In a world where rebranding and logo changes have become a common occurrence, does RB to Reckitt really matter?
Consumer goods giant Reckitt Benckiser Group plc announced on Tuesday (March 23, 2021) that it was rebranding itself from RB to Reckitt. The company said that the new brand identity and iconography is built on its purpose: to protect, heal and nurture in the relentless pursuit of a cleaner, healthier world.
Reckitt is the maker of health and hygiene products like Dettol, Lysol, Harpic, Durex, Mortein, Veet and Strepsils. Please note that it’s the company, and not its brands, that has been rebranded.
“The name reflects the existing widespread usage of Reckitt, and is clearer, simpler and more memorable, while retaining positive associations with the company’s heritage,” said Miguel Veiga-Pestana, SVP corporate affairs and sustainability.
Commenting on the new logo, Ashwini Deshpande, co-founder and director, Elephant Design, tells us (afaqs!) that the “new visual identity has a spiral that looks interesting, as it represents growth. Removing Benckiser also makes it simple and easy to recall.”
This is the company’s second rebranding exercise in the last 10 years. In 2014, the company, then called Reckitt Benckiser, dropped its name to RB.

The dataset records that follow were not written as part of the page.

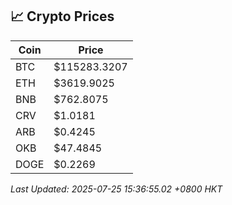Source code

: ## 📈 Crypto Prices

| Coin | Price |
| ---- | ----- |
| BTC | $115283.3207 |
| ETH | $3619.9025 |
| BNB | $762.8075 |
| CRV | $1.0181 |
| ARB | $0.4245 |
| OKB | $47.4845 |
| DOGE | $0.2269 |

_Last Updated: 2025-07-25 15:36:55.02 +0800 HKT_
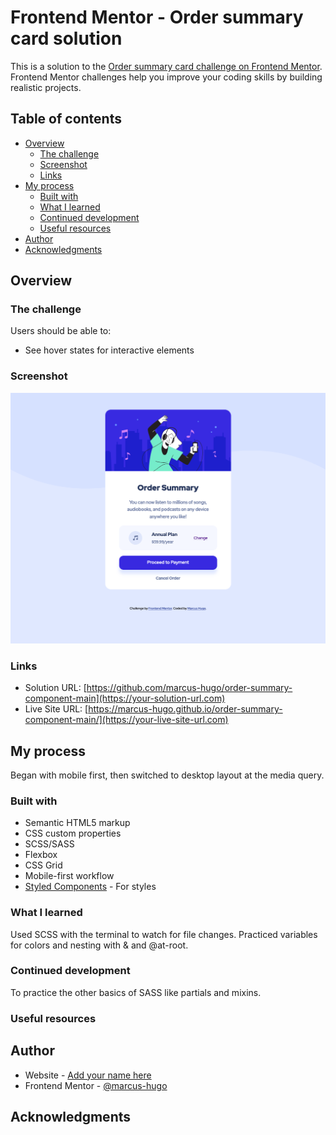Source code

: # Frontend Mentor - Order summary card solution

This is a solution to the [Order summary card challenge on Frontend Mentor](https://www.frontendmentor.io/challenges/order-summary-component-QlPmajDUj). Frontend Mentor challenges help you improve your coding skills by building realistic projects.

## Table of contents

- [Overview](#overview)
  - [The challenge](#the-challenge)
  - [Screenshot](#screenshot)
  - [Links](#links)
- [My process](#my-process)
  - [Built with](#built-with)
  - [What I learned](#what-i-learned)
  - [Continued development](#continued-development)
  - [Useful resources](#useful-resources)
- [Author](#author)
- [Acknowledgments](#acknowledgments)

## Overview

### The challenge

Users should be able to:

- See hover states for interactive elements

### Screenshot

![](Screenshot-frontend-mentor-order-summary-card.png)

### Links

- Solution URL: [https://github.com/marcus-hugo/order-summary-component-main](https://your-solution-url.com)
- Live Site URL: [https://marcus-hugo.github.io/order-summary-component-main/](https://your-live-site-url.com)

## My process
Began with mobile first, then switched to desktop layout at the media
query.
### Built with

- Semantic HTML5 markup
- CSS custom properties
- SCSS/SASS
- Flexbox
- CSS Grid
- Mobile-first workflow
- [Styled Components](https://styled-components.com/) - For styles


### What I learned
Used SCSS with the terminal to watch for file changes. Practiced variables for colors and nesting with
& and @at-root.

### Continued development
To practice the other basics of SASS like partials and mixins.

### Useful resources


## Author

- Website - [Add your name here](https://www.your-site.com)
- Frontend Mentor - [@marcus-hugo](https://www.frontendmentor.io/profile/yourusername)


## Acknowledgments
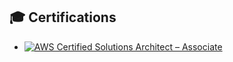 
## 🎓 Certifications
- [![AWS Certified Solutions Architect – Associate](https://img.shields.io/badge/AWS_Certified_Solutions_Architect_Associate-232F3E?logo=Amazon-AWS)]([https://www.your-certificate-link.com](https://www.credly.com/badges/203992f9-f66d-45a5-9022-0c82e61943d0/public_url))



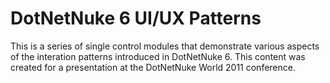 DotNetNuke 6 UI/UX Patterns
===========================

This is a series of single control modules that demonstrate various aspects of the interation patterns introduced in DotNetNuke 6.  This content was created for a presentation at the DotNetNuke World 2011 conference.
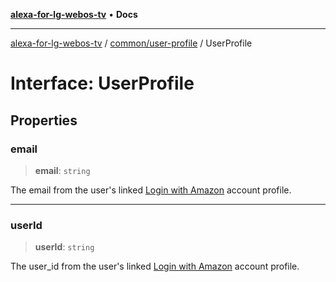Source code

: [**alexa-for-lg-webos-tv**](../../../README.md) • **Docs**

***

[alexa-for-lg-webos-tv](../../../modules.md) / [common/user-profile](../README.md) / UserProfile

# Interface: UserProfile

## Properties

### email

> **email**: `string`

The email from the user's linked [Login with Amazon](https://developer.amazon.com/apps-and-games/login-with-amazon) account profile.

***

### userId

> **userId**: `string`

The user_id from the user's linked [Login with Amazon](https://developer.amazon.com/apps-and-games/login-with-amazon) account profile.
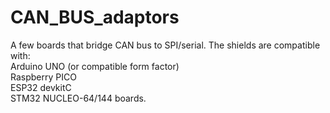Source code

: # CAN_BUS_adaptors
 A few boards that bridge CAN bus to SPI/serial.
 The shields are compatible with:     
  Arduino UNO (or compatible form factor)     
   Raspberry PICO       
    ESP32 devkitC        
    STM32 NUCLEO-64/144 boards.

Founded in 1840 as Reckitt and Sons, it merged with J&J Colman (British maker of mustard and other kinds of sauces) in 1938 to become Reckitt and Colman.
Cut to 1999, when the company merged with Benckiser NV, a Dutch cleaning supplies company, and took on the name of Reckitt Benckiser.
Then in 2009, the company introduced a new logo that brought together the Reckitt Benckiser name, as well as its short form RB. The logo that included the long and short forms was used for five years, until 2014.
Havas’ branding agency Conran Design Group created and oversaw the latest comprehensive rebranding exercise, including a new visual identity. The company said that the rebranding will roll out across all Reckitt touch points and comprises:
· A new name and logo – the R at the heart of the symbol stands for unity, strength and relentless pursuit, inspired by Reckitt’s purpose to protect, heal and nurture. It denotes Reckitt’s role in the world as a partner and catalyst for positive transformation. The shell-like quality of the symbol evokes a sense of protection and is a reference to the natural world.
· An evolved colour palette – the highly distinctive and recognisable ‘Energy Pink’ is Reckitt’s primary brand colour, signifying its perpetual energy. The secondary colours reflect its product portfolio, and connection to a cleaner, healthier world.
· Bespoke typography – a new, bespoke typeface ‘Energy’ is distinctive, accessible and unique to the Reckitt brand.
· Photography – new photography principles and categories illustrate how everything Reckitt does is connected, and has an impact on the world. Authentic, accessible and active imagery will show how change starts with an individual, the tangible impact Reckitt has on people’s lives, the strength of its partnerships, and its understanding of a changing world.
What’s in a name?
We live in a world where companies and brands change their logos often to spread awareness, or celebrate a cause. For instance, young brands today change their logos quite often. Be it to promote mask-wearing, like Subway did, or for any other reason.
Turns out Zomato had changed it logo twice in three months in 2015.
Also, companies like Myntra and Amazon changed their logos because of user complaints.
We asked Deshpande that with such frequent logo changes from brands like Swiggy and Zomato, does it matter to see a legacy company rebrand itself. “Let us not compare apples and oranges. These are not the right examples while talking about a brand like Reckitt, or any other corporate brand.”
Deshpande remarks that there is a big difference between the objectives and outcome of building a corporate brand, and a consumer-facing product/service brand.
“Corporate brand is an inside out expression and speaks of what the company believes in, or stands for.” It is meant to build trust and confidence for internal and external stakeholders, Deshpande says, adding that corporate brand is about long-term value system and vision of the organisation. It is more than the sum of the products, or the services that the company may offer.
We also wondered what happens behind the scenes for a company like RB to rebrand itself and questioned Deshpande on the possible discussions the company may have had with Conrad.
“Rebranding is not only a 'design' exercise. It questions the purpose and vision of the company, and brings it to life through visual expressions,” says Deshpande. She went on to add that it becomes imperative to renew and realign the brand image, if there is a compelling reason for rebranding, such as changing markets, the evolution of target audience, transformed business vision, or some significant movement in the competitive set.
Rebranding exercises can't be decided based on how easy, or hard they are to execute, she says, “Misalignment causes far more damage than the effort required during rebranding.”